**** Supplied information

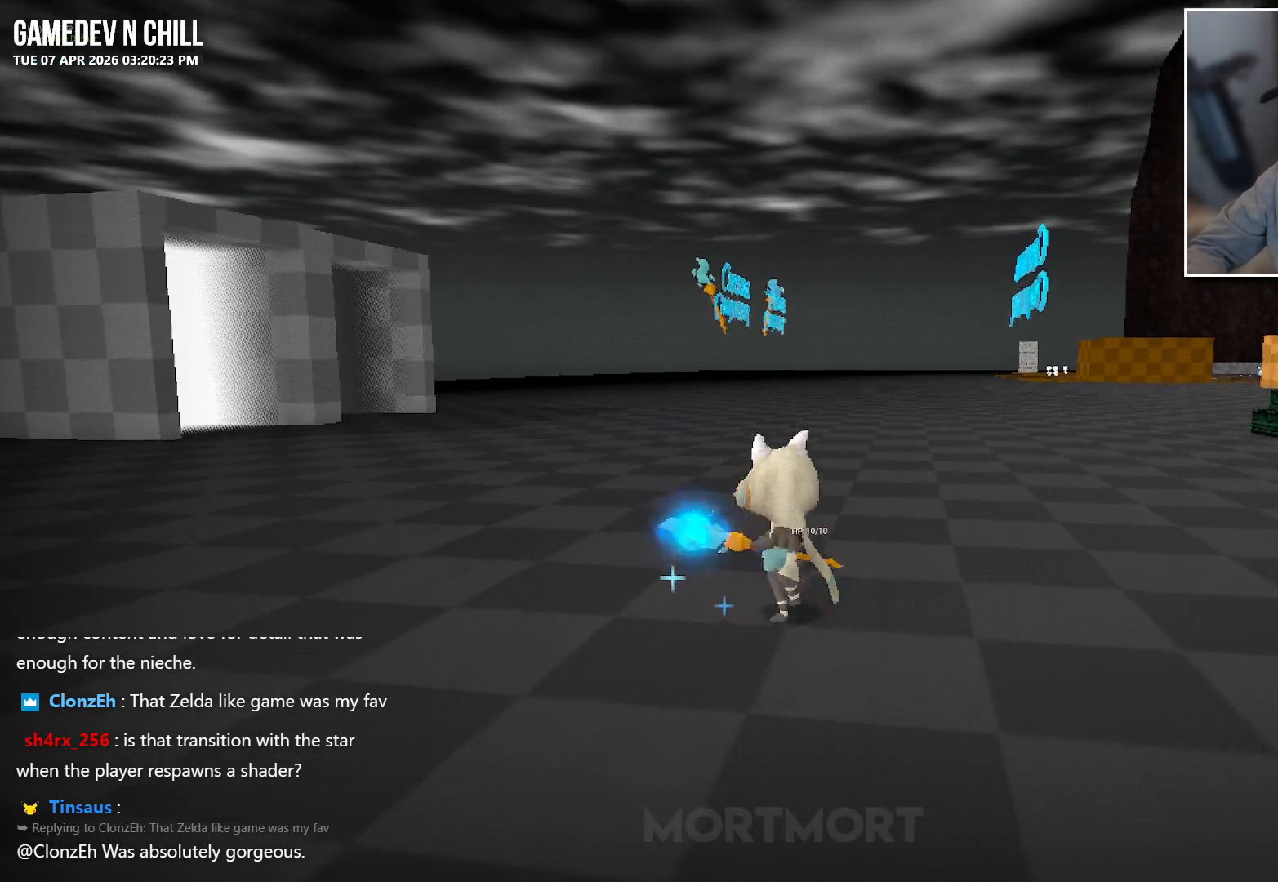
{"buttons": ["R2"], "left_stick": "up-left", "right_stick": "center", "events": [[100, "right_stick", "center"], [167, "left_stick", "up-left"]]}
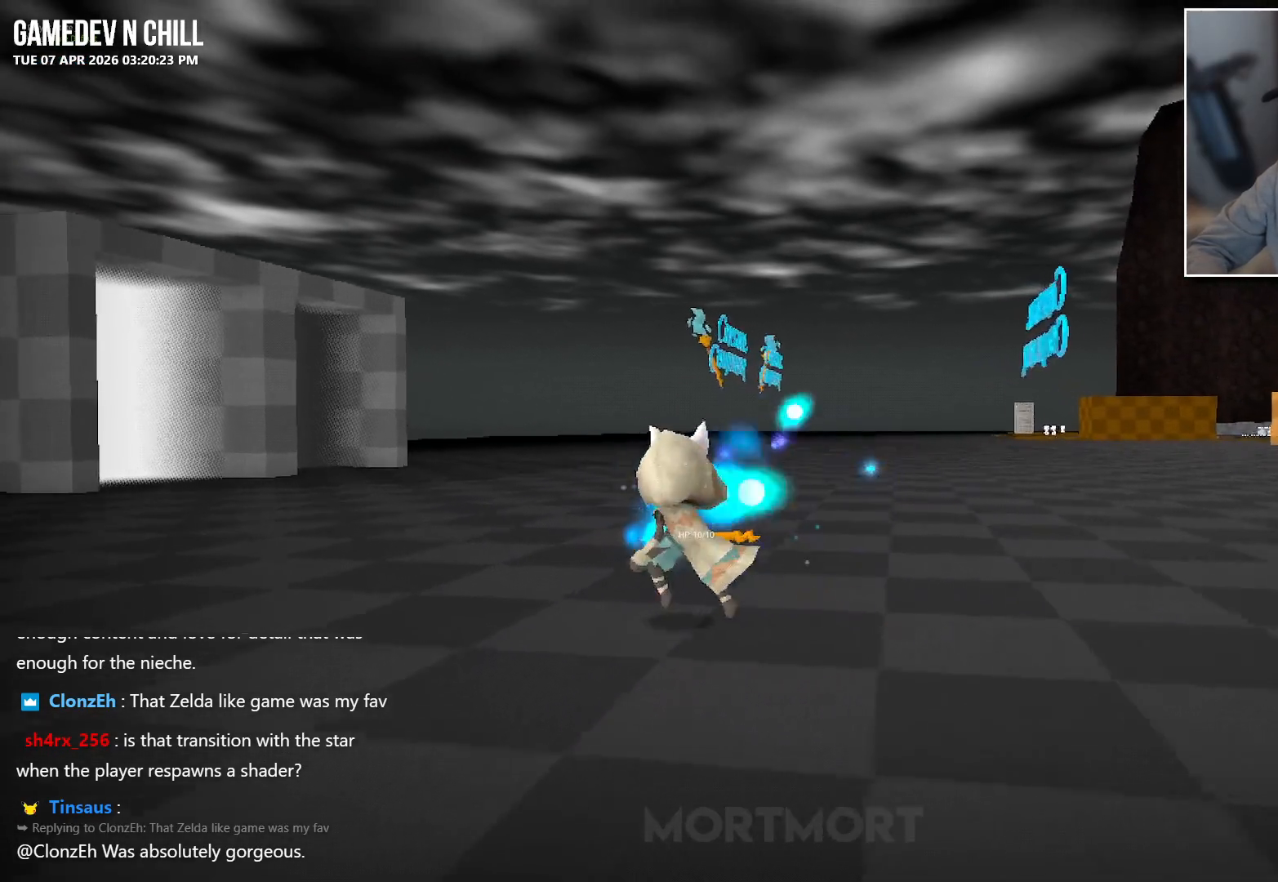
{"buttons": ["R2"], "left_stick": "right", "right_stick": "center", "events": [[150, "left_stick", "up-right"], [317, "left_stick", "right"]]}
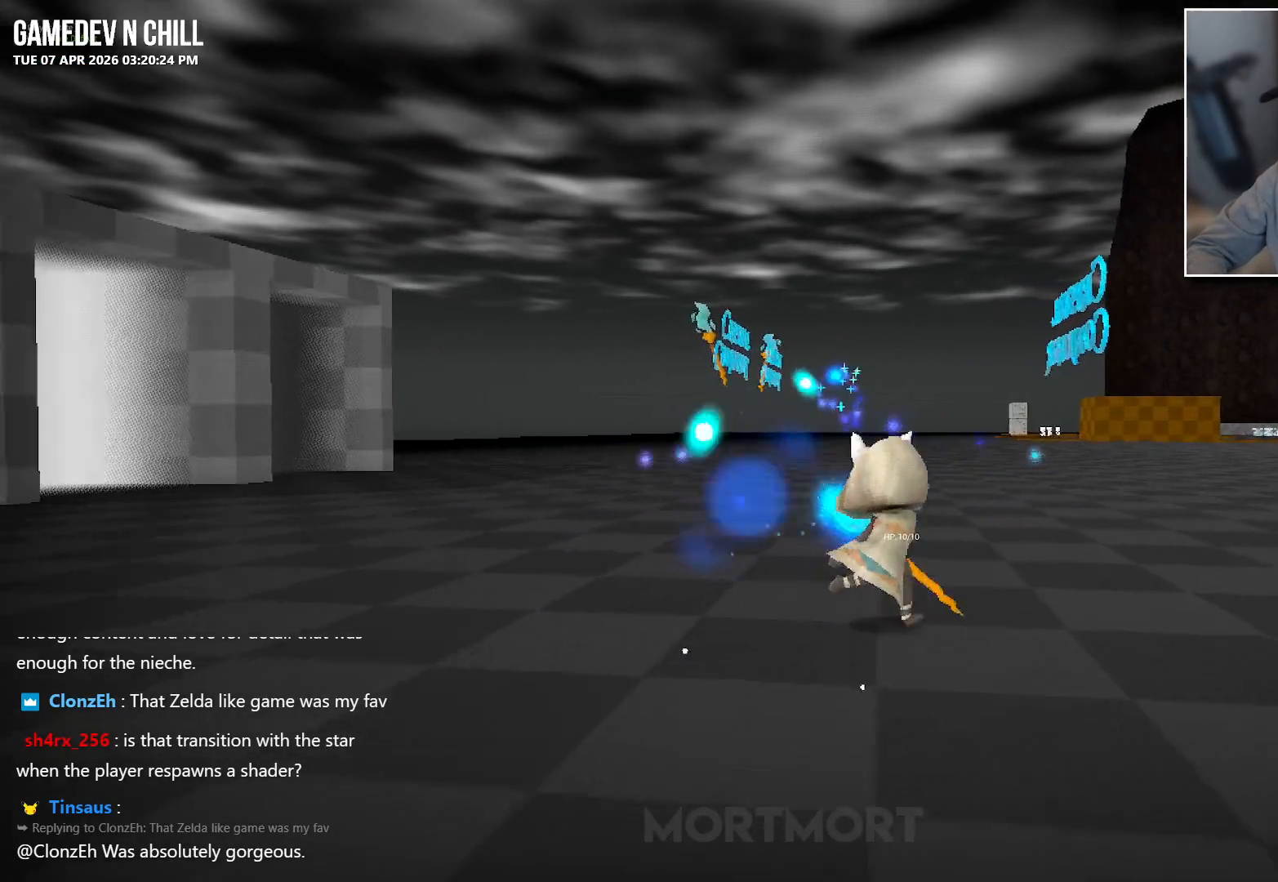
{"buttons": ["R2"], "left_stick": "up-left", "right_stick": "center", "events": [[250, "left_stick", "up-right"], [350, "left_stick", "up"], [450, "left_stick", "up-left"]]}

********

— To do —
What you output must match the data exactly, apart from the pictures, which are left out.

— Solved exercise —
{"buttons": ["R2"], "left_stick": "up-left", "right_stick": "center", "events": [[100, "right_stick", "center"], [167, "left_stick", "up-left"]]}
{"buttons": ["R2"], "left_stick": "right", "right_stick": "center", "events": [[150, "left_stick", "up-right"], [317, "left_stick", "right"]]}
{"buttons": ["R2"], "left_stick": "up-left", "right_stick": "center", "events": [[250, "left_stick", "up-right"], [350, "left_stick", "up"], [450, "left_stick", "up-left"]]}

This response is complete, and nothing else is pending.